Put each line of the listing below into a Markdown table with the columns "Row" and "Line", numbering the rows and skipping blank lines. Leave the pictures out.

------ MATERIAL FOR THE TASK ------

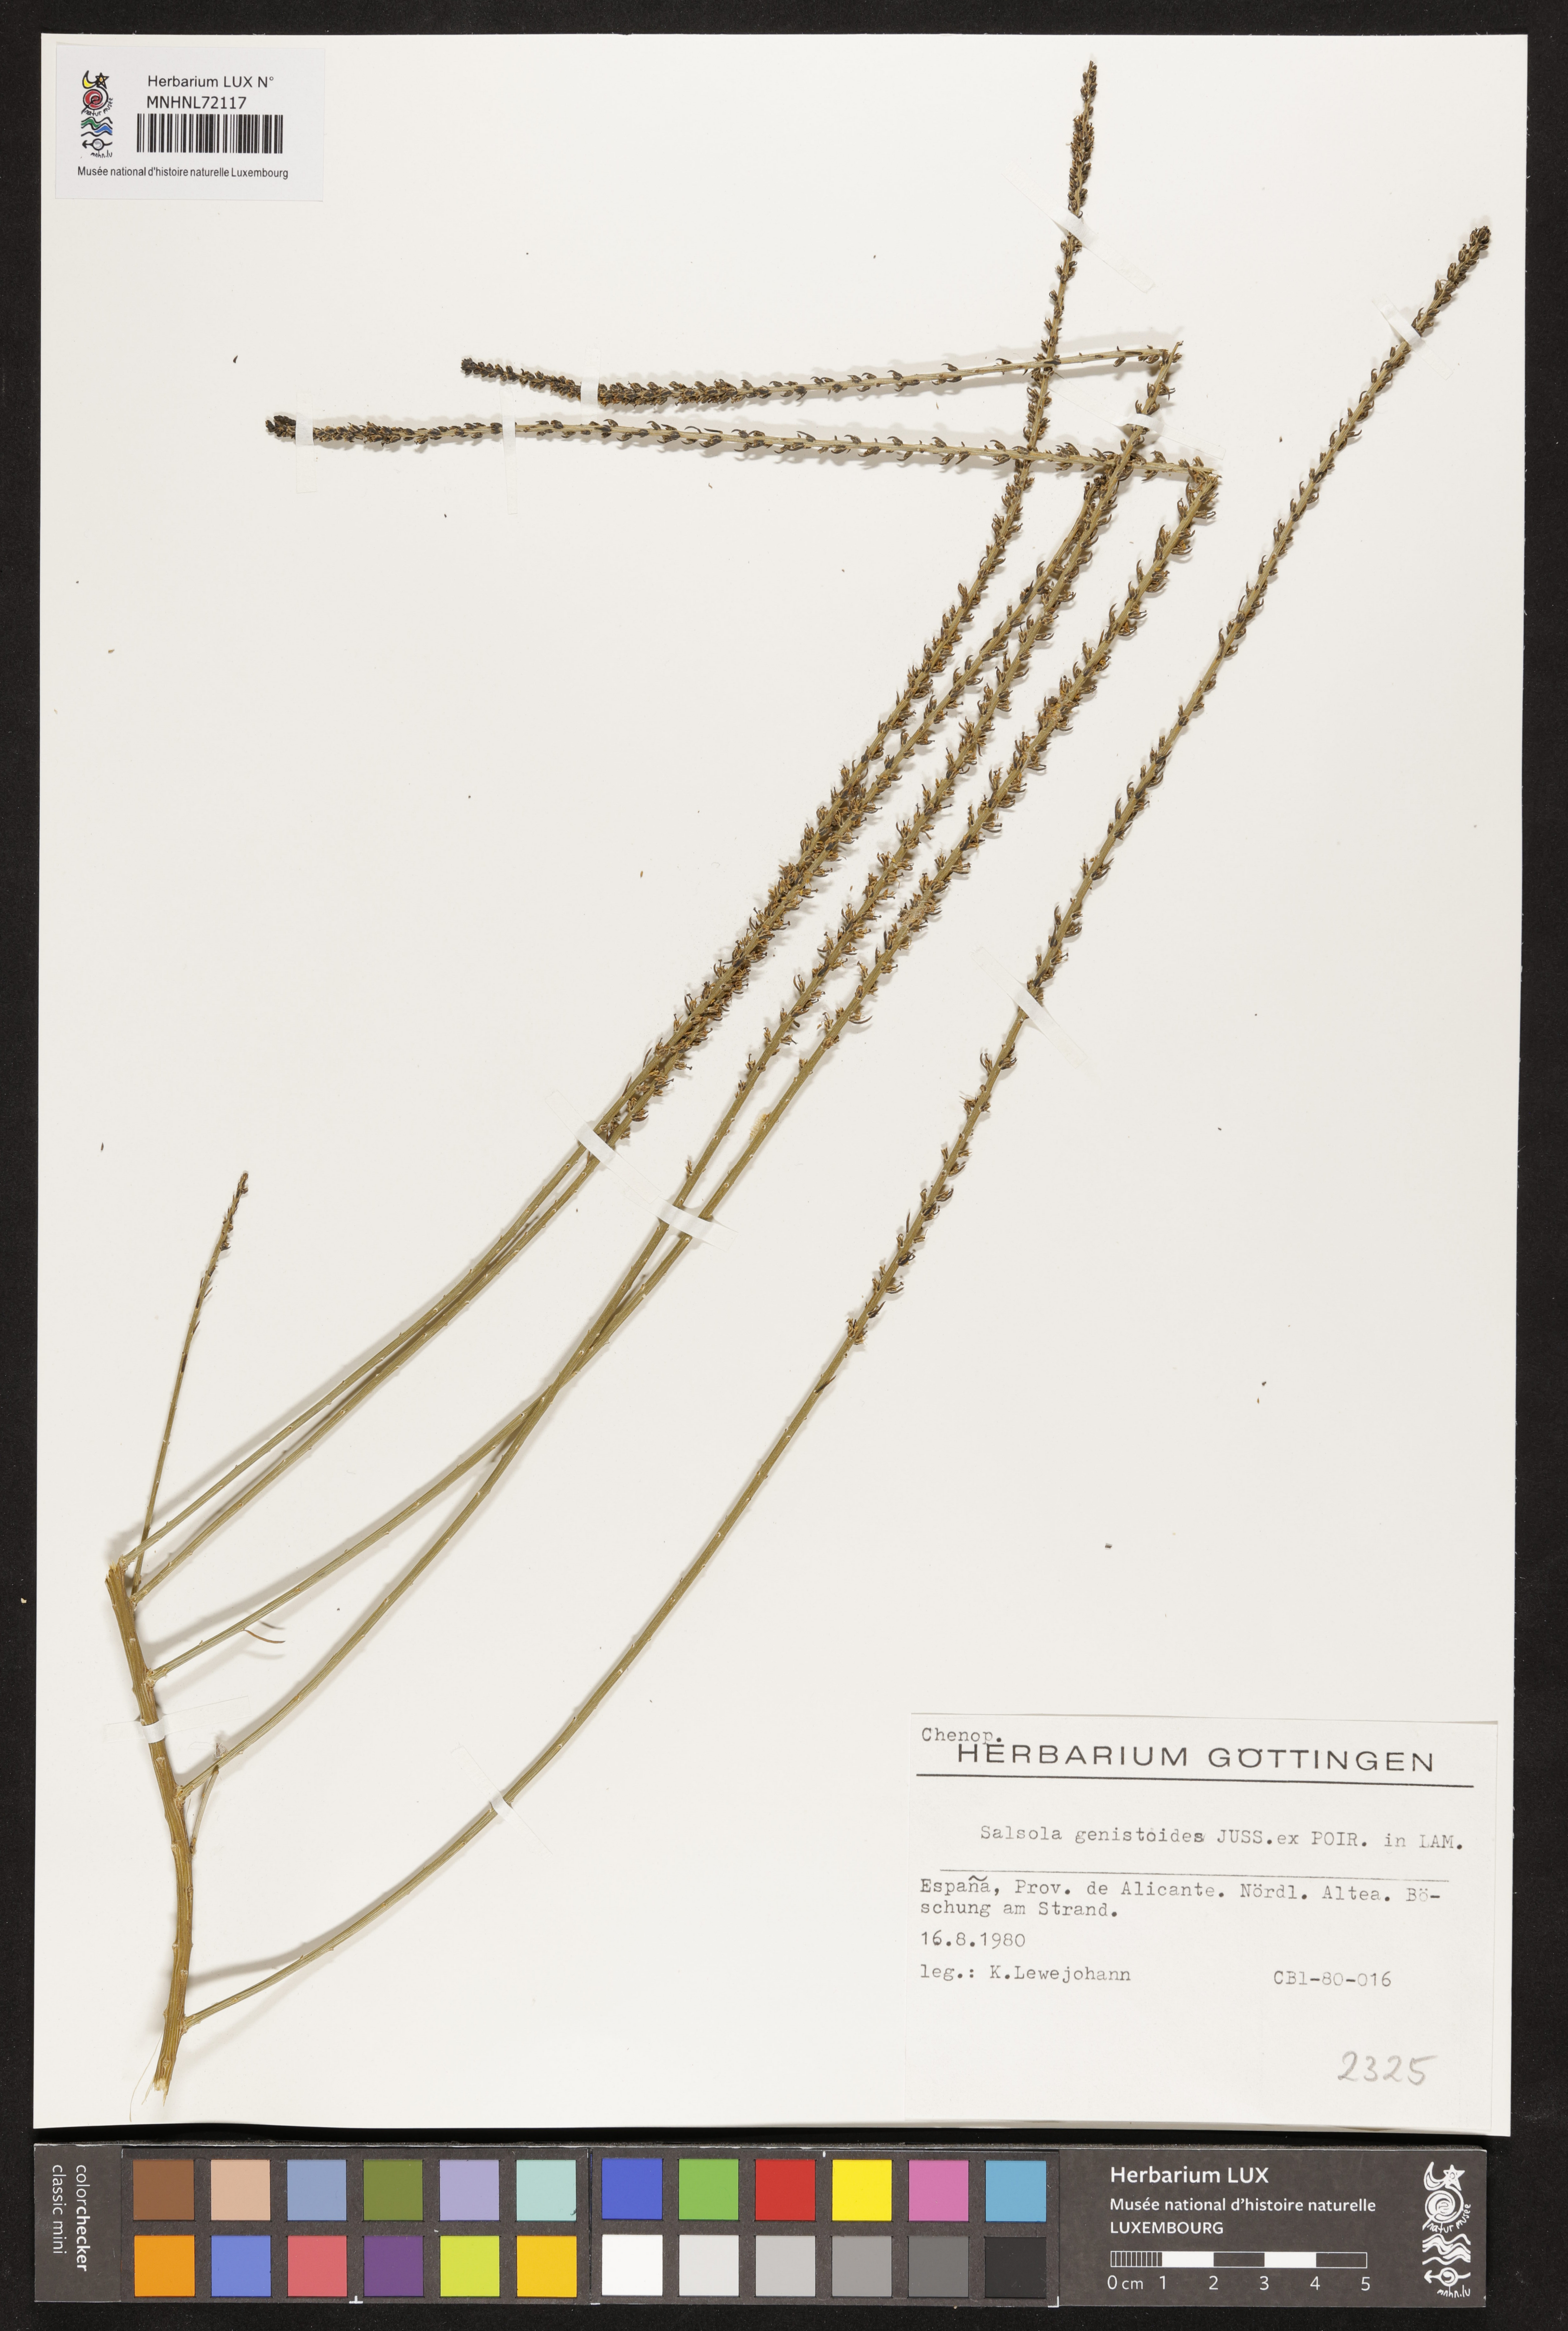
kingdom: Plantae
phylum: Tracheophyta
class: Magnoliopsida
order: Caryophyllales
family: Amaranthaceae
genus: Caroxylon
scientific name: Caroxylon genistoides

------

#### RESULT BELOW:
| Row | Line |
|---|---|
| 1 | kingdom: Plantae |
| 2 | phylum: Tracheophyta |
| 3 | class: Magnoliopsida |
| 4 | order: Caryophyllales |
| 5 | family: Amaranthaceae |
| 6 | genus: Caroxylon |
| 7 | scientific name: Caroxylon genistoides |